Welcome to the final week of the 2025 Australian election campaign. It feels appropriate that the final leaders debate produced exactly zero things worthy of note or different to previous statements, from either leader, in the energy and climate context. Both were calling it in, and honestly, that’s better for everyone.
The more interesting moment came the day before: on Saturday, Peter Dutton did something he has only done once before in this campaign – he uttered the word ‘climate’. It’s a remarkable reply:
QUESTION: The people of Leichhardt, though, they know that, you know, there’s coral bleaching and climate change affecting the Great Barrier Reef. So, in the next ten years, what is your climate policy?
PETER DUTTON: Well, we’ve said in relation to our policy, that we’ll announce our targets once we get into government, get the advice from the agencies, but if you’re concerned about the environment, you’re concerned about climate, then your only choice at this election is to vote for the Coalition, because Anthony Albanese has a plan that has failed. We’re now talking about blackouts and brownouts in our country. Power bills haven’t come down by $275, they’ve gone up by $1,300. That’s the reality.
Just pause for a moment. Soak in the weirdness. If you’re concerned for environment or climate, you should be voting for the Coalition. Is there a single living soul out there who is convinced by something like that?
To me, it’s a really perfect illustration of the multiple personality disorder that has characterised Dutton’s campaign.
If the Coalition had been running a classic hard-right conservative campaign, they would be mentioning climate change constantly – but in the context of it being an elite, luxury concern pushed by out-of-touch academics and greenies.
As I’ve written here before, the election and subsequent economic disaster that is Donald Trump convinced the Coalition’s campaign strategists to put on a moderate mask during most of the past few weeks.
Instead of aggressively and constantly attacking Labor’s climate policies, the Coalition opted for a softer approach that noticeably strayed from critiquing the concept of climate policy inherently and instead leaning on anti-renewable and anti-EV tropes that focused on technology misinformation.
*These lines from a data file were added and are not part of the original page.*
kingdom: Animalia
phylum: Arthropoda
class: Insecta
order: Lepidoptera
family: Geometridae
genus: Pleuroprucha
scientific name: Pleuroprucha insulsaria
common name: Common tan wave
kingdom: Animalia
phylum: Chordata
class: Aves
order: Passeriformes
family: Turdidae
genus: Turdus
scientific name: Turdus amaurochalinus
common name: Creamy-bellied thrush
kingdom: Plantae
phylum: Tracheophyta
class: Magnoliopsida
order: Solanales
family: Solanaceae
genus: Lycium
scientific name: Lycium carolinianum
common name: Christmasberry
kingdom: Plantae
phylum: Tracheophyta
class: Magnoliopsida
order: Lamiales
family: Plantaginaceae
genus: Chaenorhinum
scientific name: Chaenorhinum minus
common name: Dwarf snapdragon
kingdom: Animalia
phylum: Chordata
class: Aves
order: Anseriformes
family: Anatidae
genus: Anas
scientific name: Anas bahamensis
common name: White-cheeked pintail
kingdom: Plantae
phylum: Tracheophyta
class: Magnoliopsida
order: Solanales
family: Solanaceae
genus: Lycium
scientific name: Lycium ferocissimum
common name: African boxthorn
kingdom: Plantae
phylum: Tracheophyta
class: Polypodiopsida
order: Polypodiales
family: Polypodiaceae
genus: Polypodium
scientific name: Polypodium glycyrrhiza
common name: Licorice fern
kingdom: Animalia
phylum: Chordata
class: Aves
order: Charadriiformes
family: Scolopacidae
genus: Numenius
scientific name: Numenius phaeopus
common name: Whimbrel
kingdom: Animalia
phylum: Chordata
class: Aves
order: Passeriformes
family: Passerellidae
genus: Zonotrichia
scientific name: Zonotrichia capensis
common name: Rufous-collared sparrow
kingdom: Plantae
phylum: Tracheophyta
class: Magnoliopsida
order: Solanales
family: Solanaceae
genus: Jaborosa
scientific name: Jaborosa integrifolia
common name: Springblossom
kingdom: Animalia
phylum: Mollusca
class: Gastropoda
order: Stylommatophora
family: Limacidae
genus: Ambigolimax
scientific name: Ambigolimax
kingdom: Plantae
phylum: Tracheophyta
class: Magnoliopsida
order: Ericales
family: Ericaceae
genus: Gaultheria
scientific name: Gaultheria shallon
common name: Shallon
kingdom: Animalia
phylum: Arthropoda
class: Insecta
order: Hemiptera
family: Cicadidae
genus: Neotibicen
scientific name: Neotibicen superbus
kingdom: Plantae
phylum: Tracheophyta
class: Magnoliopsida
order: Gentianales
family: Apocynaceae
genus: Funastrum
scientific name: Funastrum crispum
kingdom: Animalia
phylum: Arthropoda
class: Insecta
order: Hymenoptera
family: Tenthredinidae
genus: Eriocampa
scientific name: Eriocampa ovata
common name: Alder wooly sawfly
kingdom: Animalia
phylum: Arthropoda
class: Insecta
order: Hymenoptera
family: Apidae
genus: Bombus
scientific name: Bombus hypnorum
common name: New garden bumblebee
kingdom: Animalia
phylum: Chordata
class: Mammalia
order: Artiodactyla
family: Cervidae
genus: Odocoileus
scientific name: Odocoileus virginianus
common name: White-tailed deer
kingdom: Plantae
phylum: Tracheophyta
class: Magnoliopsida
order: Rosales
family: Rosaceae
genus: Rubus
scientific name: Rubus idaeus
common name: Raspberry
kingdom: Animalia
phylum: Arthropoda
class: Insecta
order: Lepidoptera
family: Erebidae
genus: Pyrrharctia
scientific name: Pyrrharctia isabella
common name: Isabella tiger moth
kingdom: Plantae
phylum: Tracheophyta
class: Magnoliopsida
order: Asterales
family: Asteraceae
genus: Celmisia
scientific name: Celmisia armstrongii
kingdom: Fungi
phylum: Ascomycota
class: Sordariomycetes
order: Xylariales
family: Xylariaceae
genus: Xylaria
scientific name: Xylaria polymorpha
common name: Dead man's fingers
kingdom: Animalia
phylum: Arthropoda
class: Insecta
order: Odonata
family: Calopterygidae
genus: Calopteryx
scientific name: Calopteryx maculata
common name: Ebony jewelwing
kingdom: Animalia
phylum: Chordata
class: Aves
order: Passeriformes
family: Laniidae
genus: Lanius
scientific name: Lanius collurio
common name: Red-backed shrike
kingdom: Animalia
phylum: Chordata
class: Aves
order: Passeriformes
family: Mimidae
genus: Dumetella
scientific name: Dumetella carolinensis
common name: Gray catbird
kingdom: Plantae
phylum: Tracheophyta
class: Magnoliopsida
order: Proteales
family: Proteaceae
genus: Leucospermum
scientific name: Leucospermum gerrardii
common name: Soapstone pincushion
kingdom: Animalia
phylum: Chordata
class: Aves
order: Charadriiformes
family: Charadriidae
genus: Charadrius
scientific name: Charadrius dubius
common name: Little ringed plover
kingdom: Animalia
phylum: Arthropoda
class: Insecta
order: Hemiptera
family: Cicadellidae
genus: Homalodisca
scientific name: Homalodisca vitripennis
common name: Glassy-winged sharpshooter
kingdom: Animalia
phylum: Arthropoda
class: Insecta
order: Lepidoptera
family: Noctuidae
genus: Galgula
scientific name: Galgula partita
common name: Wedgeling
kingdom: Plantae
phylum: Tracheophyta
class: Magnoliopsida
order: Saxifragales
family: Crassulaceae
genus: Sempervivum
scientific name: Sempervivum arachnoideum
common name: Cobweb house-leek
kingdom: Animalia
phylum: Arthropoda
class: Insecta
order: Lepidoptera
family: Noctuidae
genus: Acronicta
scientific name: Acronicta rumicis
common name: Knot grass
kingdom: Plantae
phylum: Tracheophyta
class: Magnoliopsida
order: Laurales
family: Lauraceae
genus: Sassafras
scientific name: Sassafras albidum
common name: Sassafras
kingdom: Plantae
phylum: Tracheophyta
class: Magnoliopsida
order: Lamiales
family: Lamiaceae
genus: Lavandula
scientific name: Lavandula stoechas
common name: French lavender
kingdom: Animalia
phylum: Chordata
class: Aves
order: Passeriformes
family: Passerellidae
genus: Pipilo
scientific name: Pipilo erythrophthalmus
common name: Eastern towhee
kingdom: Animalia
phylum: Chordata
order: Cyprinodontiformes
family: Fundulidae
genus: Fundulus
The panic has obviously begun to seep in, for the Coalition. Dutton recently decried the ABC and the Guardian as “hate media“. That was specifically because he claims those two media outlets are projecting the Coalition will lose the poll this coming Saturday – despite every single other major media outlet projecting exactly the same.
During the uninspiring leaders’ debate, Dutton decided to attack Welcome to Country ceremonies (only days after an ANZAC day ceremony was interrupted by Neo Nazi hecklers).
In the same answer in which Dutton claims the Coalition is a climate leader he also jarringly pivots back to claiming Labor’s climate policies are causing ‘blackouts and brownouts’ (despite this not really being on the agenda).
It sounds disjointed because Peter Dutton is just mashing the buttons on the campaign control panel. The polls (hate media or not) continue to get worse for Dutton.
It is likely that this last week might see some moves that actually do stray from the script, when it comes to the Coalition’s positions on energy and climate, and Dutton’s remarks to media.
More for people like us to fact-check and critique – but ultimately, just a mad scramble of panic from a leader whose insistence that he is going to win the election next Saturday feels like an admission that he may have already lost.